## EXERCISE MATERIALS

— START —

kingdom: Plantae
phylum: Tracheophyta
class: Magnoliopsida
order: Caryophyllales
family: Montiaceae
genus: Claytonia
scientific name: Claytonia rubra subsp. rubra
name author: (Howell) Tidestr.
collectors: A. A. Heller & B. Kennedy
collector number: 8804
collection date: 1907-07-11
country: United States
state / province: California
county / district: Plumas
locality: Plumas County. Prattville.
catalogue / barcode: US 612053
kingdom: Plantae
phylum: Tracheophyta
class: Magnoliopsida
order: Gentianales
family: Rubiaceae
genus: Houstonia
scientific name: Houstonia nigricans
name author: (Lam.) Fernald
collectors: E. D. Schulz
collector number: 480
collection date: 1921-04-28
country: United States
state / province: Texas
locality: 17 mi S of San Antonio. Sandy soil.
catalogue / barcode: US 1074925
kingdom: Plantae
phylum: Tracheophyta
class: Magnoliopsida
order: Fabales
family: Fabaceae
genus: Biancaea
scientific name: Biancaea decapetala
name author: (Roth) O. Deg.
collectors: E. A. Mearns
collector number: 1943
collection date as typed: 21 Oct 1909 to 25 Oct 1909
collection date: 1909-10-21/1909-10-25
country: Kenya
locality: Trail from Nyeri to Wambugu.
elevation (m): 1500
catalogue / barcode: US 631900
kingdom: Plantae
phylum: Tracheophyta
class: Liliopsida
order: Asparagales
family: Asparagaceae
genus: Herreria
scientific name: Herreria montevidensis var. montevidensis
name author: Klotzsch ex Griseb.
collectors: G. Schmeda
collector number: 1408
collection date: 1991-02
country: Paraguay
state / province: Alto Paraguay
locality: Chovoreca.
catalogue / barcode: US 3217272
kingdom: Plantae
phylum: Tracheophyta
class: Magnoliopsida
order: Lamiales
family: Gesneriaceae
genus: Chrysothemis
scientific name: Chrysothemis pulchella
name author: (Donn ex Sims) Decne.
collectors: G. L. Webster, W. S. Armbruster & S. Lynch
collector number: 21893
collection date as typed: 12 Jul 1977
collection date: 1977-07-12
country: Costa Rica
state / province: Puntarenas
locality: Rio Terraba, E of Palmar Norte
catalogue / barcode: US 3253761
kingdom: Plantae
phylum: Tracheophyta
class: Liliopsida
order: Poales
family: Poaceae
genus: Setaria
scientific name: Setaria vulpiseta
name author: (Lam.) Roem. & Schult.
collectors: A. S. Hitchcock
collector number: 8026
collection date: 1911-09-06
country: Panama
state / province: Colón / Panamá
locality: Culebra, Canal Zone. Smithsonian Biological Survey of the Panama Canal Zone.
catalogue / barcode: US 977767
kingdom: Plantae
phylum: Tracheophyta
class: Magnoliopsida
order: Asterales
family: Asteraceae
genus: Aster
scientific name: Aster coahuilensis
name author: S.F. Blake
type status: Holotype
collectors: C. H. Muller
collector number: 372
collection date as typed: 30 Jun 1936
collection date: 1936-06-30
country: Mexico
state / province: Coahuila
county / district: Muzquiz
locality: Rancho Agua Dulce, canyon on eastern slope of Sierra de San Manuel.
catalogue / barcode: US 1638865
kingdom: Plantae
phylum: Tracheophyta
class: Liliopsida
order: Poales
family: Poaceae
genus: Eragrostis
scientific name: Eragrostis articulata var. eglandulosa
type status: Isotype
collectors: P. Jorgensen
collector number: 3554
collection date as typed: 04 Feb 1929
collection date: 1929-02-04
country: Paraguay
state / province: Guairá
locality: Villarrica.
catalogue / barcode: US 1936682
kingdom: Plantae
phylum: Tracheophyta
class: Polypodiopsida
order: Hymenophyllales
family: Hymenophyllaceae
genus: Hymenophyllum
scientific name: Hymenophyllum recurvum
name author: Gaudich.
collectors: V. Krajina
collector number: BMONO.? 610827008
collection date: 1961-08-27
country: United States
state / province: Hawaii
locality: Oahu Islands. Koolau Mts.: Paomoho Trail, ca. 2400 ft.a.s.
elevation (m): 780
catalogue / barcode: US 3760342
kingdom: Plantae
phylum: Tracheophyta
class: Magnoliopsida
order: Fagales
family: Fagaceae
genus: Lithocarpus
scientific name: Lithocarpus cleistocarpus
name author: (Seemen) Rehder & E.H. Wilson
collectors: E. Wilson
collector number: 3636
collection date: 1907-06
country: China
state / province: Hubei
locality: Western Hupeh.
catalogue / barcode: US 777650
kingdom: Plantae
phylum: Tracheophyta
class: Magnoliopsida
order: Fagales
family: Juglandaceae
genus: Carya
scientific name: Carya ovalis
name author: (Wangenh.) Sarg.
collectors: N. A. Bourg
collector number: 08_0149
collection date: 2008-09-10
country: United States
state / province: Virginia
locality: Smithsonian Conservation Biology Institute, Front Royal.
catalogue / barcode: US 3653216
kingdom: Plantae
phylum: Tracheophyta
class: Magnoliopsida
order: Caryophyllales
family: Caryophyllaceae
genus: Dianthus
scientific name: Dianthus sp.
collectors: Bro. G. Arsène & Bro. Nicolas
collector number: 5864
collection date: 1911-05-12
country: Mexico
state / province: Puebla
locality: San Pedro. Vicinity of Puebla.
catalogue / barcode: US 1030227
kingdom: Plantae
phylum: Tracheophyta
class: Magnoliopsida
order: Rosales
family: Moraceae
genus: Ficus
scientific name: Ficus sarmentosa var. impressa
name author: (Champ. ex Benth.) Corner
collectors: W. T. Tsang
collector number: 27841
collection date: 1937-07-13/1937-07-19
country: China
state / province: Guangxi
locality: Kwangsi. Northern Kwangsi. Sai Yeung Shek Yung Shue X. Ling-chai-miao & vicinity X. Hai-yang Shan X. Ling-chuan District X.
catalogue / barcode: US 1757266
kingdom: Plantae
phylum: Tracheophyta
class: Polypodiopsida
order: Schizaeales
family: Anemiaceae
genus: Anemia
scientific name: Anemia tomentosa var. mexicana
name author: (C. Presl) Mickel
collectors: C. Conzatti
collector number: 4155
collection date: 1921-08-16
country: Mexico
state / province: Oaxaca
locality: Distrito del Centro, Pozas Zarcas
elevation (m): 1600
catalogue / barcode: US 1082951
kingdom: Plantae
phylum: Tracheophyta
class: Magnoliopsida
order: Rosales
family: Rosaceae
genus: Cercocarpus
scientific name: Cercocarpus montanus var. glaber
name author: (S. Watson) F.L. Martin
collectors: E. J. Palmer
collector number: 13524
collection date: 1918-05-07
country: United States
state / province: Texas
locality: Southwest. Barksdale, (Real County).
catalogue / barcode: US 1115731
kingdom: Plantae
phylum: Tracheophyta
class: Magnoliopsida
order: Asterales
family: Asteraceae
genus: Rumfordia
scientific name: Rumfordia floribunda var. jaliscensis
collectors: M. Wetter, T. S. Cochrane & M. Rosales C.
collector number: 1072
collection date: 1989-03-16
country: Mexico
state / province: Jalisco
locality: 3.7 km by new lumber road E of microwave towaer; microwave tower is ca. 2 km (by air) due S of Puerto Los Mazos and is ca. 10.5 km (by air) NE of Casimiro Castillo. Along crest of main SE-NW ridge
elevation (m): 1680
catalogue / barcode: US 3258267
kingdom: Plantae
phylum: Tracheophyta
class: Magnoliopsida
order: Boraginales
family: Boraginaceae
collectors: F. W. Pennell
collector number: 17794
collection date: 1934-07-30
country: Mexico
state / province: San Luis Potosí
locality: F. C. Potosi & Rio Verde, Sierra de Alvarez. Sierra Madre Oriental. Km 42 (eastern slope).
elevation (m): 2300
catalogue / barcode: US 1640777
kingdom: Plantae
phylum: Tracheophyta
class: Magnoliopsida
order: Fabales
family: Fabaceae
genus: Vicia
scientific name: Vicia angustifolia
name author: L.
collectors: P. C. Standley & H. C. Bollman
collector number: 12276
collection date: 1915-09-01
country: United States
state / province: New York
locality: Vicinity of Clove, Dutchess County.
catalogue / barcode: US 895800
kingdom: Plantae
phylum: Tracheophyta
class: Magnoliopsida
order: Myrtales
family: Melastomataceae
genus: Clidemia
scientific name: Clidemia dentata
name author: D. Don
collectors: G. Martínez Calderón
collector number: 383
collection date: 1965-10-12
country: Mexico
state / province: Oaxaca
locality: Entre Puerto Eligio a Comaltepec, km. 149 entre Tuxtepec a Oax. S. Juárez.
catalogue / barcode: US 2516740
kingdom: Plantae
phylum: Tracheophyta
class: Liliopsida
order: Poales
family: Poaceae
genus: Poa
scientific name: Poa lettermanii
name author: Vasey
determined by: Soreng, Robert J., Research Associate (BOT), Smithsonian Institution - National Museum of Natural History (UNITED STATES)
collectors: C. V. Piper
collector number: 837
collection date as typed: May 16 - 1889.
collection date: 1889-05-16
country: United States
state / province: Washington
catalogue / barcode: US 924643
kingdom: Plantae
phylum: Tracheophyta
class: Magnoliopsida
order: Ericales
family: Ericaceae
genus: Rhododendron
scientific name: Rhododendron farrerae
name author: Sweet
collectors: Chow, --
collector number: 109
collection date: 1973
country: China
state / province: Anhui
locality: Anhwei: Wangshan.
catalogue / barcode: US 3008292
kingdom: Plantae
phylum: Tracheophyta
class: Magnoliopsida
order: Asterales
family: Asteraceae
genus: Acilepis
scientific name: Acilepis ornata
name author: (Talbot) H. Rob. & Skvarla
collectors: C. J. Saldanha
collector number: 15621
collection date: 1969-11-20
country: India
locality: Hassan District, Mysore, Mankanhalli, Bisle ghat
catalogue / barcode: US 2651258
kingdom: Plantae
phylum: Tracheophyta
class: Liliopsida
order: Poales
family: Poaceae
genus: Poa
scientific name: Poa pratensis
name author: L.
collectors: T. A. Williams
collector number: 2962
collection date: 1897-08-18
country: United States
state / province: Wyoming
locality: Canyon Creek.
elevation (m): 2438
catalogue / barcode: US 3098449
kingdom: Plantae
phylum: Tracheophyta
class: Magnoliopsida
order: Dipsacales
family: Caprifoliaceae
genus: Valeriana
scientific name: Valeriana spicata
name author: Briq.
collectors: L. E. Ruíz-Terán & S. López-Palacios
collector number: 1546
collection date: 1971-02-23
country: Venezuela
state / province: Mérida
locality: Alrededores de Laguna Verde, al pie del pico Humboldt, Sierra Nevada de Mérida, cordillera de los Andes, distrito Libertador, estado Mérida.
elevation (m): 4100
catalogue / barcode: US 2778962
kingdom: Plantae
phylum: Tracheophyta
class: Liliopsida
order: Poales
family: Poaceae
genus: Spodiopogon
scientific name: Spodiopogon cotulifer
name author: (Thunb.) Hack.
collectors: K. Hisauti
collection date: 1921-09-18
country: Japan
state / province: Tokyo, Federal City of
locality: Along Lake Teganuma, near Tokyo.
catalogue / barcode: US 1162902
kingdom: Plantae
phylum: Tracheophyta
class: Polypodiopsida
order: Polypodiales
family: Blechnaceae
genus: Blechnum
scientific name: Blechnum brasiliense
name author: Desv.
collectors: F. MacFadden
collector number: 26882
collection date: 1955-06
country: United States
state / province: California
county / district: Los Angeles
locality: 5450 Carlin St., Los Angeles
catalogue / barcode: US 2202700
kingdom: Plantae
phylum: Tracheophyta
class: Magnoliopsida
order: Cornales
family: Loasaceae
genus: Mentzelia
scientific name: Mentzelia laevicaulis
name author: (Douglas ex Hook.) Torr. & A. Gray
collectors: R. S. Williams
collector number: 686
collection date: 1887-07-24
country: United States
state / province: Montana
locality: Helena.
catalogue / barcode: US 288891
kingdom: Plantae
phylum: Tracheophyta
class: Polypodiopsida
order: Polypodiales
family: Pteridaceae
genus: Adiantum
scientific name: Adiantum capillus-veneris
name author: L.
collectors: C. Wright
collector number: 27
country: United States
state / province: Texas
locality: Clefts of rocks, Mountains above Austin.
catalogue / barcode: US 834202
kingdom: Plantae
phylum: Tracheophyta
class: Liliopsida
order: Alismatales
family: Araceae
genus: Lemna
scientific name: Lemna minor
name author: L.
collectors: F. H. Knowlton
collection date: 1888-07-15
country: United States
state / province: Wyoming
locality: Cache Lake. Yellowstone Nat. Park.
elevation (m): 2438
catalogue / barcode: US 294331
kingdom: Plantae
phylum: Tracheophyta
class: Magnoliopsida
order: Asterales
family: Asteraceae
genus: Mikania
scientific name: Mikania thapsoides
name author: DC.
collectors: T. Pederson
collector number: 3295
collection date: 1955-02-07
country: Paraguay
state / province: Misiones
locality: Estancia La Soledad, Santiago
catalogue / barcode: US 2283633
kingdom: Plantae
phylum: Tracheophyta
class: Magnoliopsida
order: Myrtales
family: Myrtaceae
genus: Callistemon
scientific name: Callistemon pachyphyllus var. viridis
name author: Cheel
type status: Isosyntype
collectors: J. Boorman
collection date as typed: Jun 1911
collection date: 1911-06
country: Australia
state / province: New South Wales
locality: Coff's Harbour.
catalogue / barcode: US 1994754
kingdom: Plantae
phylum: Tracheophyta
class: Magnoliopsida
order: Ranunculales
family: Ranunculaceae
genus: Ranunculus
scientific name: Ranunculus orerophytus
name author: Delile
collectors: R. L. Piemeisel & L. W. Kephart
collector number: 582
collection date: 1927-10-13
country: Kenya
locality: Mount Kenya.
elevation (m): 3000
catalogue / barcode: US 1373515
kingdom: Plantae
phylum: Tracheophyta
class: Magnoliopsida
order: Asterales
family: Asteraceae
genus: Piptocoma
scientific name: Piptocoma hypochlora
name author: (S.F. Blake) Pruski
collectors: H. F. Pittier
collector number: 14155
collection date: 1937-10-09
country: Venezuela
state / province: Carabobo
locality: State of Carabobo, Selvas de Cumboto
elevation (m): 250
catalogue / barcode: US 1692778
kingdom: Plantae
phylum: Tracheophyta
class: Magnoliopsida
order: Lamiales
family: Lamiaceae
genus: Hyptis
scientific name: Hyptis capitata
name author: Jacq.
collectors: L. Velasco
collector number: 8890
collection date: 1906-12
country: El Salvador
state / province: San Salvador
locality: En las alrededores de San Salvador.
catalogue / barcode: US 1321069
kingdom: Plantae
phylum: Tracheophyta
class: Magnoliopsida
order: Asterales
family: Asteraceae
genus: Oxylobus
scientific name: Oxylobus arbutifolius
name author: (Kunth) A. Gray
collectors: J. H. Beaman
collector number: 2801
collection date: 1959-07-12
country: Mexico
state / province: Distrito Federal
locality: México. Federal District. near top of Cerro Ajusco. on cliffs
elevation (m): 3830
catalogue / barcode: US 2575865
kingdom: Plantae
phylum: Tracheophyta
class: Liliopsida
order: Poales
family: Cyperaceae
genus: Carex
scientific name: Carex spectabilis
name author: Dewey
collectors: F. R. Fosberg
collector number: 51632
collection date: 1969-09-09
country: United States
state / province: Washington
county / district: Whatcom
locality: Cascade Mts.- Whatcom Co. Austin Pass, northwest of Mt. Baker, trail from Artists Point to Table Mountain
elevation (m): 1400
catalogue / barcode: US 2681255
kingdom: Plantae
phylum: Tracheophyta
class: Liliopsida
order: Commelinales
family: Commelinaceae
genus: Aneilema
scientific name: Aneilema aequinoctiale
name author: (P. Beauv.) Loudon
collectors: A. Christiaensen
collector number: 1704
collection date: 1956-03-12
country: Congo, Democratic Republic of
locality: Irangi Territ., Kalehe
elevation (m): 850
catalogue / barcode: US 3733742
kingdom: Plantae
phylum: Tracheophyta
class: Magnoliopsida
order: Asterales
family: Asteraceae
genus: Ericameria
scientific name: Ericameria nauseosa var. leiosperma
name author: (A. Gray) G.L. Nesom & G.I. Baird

— END —

## EXERCISE REQUIREMENTS
Reproduce the data from its first line through the line containing "family: Gesneriaceae", including both of those lines.

## WORKED SOLUTION
kingdom: Plantae
phylum: Tracheophyta
class: Magnoliopsida
order: Caryophyllales
family: Montiaceae
genus: Claytonia
scientific name: Claytonia rubra subsp. rubra
name author: (Howell) Tidestr.
collectors: A. A. Heller & B. Kennedy
collector number: 8804
collection date: 1907-07-11
country: United States
state / province: California
county / district: Plumas
locality: Plumas County. Prattville.
catalogue / barcode: US 612053
kingdom: Plantae
phylum: Tracheophyta
class: Magnoliopsida
order: Gentianales
family: Rubiaceae
genus: Houstonia
scientific name: Houstonia nigricans
name author: (Lam.) Fernald
collectors: E. D. Schulz
collector number: 480
collection date: 1921-04-28
country: United States
state / province: Texas
locality: 17 mi S of San Antonio. Sandy soil.
catalogue / barcode: US 1074925
kingdom: Plantae
phylum: Tracheophyta
class: Magnoliopsida
order: Fabales
family: Fabaceae
genus: Biancaea
scientific name: Biancaea decapetala
name author: (Roth) O. Deg.
collectors: E. A. Mearns
collector number: 1943
collection date as typed: 21 Oct 1909 to 25 Oct 1909
collection date: 1909-10-21/1909-10-25
country: Kenya
locality: Trail from Nyeri to Wambugu.
elevation (m): 1500
catalogue / barcode: US 631900
kingdom: Plantae
phylum: Tracheophyta
class: Liliopsida
order: Asparagales
family: Asparagaceae
genus: Herreria
scientific name: Herreria montevidensis var. montevidensis
name author: Klotzsch ex Griseb.
collectors: G. Schmeda
collector number: 1408
collection date: 1991-02
country: Paraguay
state / province: Alto Paraguay
locality: Chovoreca.
catalogue / barcode: US 3217272
kingdom: Plantae
phylum: Tracheophyta
class: Magnoliopsida
order: Lamiales
family: Gesneriaceae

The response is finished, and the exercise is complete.